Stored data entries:
● ● ● ●

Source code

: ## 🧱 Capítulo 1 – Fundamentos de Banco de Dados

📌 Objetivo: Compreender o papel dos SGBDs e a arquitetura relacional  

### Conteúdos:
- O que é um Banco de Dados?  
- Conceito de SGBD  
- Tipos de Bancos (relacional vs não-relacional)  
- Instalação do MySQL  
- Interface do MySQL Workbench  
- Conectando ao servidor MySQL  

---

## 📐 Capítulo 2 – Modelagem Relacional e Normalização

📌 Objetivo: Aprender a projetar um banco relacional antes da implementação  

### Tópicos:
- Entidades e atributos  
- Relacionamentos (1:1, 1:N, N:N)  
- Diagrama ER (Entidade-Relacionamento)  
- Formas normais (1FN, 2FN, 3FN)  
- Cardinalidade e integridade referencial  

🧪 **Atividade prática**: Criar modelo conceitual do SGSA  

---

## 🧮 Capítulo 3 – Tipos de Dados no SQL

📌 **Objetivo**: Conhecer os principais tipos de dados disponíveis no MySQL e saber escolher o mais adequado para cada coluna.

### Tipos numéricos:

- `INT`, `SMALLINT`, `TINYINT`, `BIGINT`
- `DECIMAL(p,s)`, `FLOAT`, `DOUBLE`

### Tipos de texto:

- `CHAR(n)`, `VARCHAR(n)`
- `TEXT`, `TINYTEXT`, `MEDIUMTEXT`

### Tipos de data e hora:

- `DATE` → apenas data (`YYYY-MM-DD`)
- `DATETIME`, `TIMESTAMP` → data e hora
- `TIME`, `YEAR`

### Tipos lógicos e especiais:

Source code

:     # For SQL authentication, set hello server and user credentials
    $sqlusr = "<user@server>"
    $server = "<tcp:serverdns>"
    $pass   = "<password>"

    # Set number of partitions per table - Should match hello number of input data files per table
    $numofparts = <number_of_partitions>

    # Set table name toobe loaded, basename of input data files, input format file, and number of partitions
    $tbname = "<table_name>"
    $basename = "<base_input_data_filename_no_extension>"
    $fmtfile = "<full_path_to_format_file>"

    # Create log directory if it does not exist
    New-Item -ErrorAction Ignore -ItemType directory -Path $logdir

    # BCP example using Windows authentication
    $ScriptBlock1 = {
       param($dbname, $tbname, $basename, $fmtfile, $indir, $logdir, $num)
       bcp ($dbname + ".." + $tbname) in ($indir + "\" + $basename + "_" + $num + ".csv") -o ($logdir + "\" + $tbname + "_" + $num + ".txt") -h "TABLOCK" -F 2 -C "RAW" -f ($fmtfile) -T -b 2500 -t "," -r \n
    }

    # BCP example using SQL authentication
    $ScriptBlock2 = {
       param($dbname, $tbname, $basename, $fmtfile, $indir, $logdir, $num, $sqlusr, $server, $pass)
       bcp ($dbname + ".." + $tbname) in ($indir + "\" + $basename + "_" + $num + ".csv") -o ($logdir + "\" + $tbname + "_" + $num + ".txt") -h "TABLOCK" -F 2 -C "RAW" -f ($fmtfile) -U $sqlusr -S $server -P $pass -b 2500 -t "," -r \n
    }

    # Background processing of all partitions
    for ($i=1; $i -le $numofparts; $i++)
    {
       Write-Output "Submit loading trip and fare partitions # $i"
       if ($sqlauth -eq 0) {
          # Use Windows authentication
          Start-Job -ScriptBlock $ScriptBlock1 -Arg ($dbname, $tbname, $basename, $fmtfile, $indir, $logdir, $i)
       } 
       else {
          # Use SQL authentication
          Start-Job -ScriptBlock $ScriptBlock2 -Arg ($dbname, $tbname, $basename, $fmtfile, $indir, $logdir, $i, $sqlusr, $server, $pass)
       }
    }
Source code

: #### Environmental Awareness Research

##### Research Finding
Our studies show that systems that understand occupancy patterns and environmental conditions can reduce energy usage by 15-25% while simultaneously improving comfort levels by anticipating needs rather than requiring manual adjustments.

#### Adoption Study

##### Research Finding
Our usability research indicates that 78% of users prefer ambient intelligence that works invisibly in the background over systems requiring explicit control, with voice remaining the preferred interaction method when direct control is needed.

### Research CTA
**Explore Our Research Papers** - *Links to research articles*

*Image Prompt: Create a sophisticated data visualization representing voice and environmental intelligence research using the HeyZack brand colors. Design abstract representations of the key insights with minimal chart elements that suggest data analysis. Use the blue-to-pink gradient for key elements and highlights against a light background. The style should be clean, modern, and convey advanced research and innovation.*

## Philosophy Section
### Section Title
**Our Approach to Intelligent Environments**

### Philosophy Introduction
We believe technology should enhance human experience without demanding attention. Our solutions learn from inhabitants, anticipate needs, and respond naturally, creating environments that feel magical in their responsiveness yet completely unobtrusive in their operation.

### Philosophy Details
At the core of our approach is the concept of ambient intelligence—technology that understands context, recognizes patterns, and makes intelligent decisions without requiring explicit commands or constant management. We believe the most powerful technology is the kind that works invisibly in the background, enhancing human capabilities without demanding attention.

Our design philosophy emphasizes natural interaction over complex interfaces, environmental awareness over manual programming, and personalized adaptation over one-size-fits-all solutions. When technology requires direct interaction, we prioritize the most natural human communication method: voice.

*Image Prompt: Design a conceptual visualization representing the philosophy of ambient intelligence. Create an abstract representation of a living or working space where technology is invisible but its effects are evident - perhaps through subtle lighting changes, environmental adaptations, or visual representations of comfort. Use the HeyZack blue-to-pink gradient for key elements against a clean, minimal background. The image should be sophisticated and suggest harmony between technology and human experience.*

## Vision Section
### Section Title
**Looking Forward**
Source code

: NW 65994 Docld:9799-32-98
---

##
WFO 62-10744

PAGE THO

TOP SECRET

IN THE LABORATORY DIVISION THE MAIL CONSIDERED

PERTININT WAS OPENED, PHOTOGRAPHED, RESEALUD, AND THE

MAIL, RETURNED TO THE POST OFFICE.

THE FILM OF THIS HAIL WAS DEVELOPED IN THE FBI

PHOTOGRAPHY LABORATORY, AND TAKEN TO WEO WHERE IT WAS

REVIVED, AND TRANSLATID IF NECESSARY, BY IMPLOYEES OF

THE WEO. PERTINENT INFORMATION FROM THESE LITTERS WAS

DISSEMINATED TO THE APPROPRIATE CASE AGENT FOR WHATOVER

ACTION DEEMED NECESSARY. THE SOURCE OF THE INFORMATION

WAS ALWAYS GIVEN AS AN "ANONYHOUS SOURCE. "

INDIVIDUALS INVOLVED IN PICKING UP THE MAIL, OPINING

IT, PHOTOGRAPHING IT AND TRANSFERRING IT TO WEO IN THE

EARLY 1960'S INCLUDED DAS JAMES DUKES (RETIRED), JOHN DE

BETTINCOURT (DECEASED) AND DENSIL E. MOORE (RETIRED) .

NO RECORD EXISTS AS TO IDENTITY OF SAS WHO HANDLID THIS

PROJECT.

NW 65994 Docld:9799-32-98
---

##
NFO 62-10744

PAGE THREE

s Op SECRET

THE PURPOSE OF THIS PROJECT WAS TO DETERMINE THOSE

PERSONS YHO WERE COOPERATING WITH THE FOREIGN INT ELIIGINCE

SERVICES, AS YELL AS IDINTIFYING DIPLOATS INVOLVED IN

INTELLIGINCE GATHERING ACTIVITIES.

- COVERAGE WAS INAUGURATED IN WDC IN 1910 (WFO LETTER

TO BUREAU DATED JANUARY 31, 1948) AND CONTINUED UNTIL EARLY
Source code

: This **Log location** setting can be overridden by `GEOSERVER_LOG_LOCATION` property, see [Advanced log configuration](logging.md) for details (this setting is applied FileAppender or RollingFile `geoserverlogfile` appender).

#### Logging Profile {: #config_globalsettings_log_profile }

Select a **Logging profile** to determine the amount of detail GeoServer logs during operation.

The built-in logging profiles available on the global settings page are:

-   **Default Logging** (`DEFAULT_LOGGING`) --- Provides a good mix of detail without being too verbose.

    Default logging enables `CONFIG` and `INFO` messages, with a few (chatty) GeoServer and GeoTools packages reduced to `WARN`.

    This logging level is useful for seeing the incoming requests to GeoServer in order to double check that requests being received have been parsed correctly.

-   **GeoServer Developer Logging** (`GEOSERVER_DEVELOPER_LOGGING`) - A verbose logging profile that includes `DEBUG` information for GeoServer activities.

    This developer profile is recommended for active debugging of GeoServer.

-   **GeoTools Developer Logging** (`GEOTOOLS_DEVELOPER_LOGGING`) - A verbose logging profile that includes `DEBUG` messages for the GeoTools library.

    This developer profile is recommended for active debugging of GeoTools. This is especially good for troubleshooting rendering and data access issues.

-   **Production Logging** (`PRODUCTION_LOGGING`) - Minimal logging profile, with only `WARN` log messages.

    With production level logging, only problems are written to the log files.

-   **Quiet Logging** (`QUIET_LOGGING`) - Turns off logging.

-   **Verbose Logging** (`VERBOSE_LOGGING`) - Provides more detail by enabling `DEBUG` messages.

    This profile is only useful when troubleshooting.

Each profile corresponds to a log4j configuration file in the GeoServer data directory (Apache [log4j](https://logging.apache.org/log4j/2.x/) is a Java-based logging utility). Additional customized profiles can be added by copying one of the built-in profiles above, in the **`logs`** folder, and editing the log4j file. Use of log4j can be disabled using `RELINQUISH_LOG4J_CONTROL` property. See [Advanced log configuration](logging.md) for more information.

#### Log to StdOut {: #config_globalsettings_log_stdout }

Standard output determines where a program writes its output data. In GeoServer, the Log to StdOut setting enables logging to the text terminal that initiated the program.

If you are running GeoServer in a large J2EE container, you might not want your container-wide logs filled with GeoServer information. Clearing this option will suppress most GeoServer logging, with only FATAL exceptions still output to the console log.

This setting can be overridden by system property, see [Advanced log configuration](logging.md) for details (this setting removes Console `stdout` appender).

● ● ● ●

EXERCISE. Please retype the lines of the material above, starting at the line that contains "## Vision Section" and ending at the line that contains "REVIVED, AND TRANSLATID", with both of those lines included.

EXERCISE RESPONSE.
## Vision Section
### Section Title
**Looking Forward**
Source code

: NW 65994 Docld:9799-32-98
---

##
WFO 62-10744

PAGE THO

TOP SECRET

IN THE LABORATORY DIVISION THE MAIL CONSIDERED

PERTININT WAS OPENED, PHOTOGRAPHED, RESEALUD, AND THE

MAIL, RETURNED TO THE POST OFFICE.

THE FILM OF THIS HAIL WAS DEVELOPED IN THE FBI

PHOTOGRAPHY LABORATORY, AND TAKEN TO WEO WHERE IT WAS

REVIVED, AND TRANSLATID IF NECESSARY, BY IMPLOYEES OF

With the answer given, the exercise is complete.